Risk-Adjusted Performance

2 of 100

 
Weak
 
Strong
Weak
Compared to the overall equity markets, risk-adjusted returns on investments in Energy Vault Holdings are ranked lower than 2 (%) of all global equities and portfolios over the last 90 days. In spite of fairly weak technical and fundamental indicators, Energy Vault showed solid returns over the last few months and may actually be approaching a breakup point.
Heliogen 

Risk-Adjusted Performance

0 of 100

 
Weak
 
Strong
Very Weak
Over the last 90 days Heliogen has generated negative risk-adjusted returns adding no value to investors with long positions. In spite of very healthy technical and fundamental indicators, Heliogen is not utilizing all of its potentials. The latest stock price disarray, may contribute to short-term losses for the investors.
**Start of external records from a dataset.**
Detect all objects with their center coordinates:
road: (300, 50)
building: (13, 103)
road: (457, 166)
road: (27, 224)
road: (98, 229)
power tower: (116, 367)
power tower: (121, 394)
Energy Vault and Heliogen Volatility Contrast

   Predicted Return Density   
       Returns  

Pair Trading with Energy Vault and Heliogen

The main advantage of trading using opposite Energy Vault and Heliogen positions is that it hedges away some unsystematic risk. Because of two separate transactions, even if Energy Vault position performs unexpectedly, Heliogen can make up some of the losses. Pair trading also minimizes risk from directional movements in the market. For example, if an entire industry or sector drops because of unexpected headlines, the short position in Heliogen will offset losses from the drop in Heliogen's long position.
The idea behind Energy Vault Holdings and Heliogen pairs trading is to make the combined position market-neutral, meaning the overall market's direction will not affect its win or loss (or potential downside or upside). This can be achieved by designing a pairs trade with two highly correlated stocks or equities that operate in a similar space or sector, making it possible to obtain profits through simple and relatively low-risk investment.
Check out your portfolio center.
Note that this page's information should be used as a complementary analysis to find the right mix of equity instruments to add to your existing portfolios or create a brand new portfolio. You can also try the Analyst Advice module to analyst recommendations and target price estimates broken down by several categories.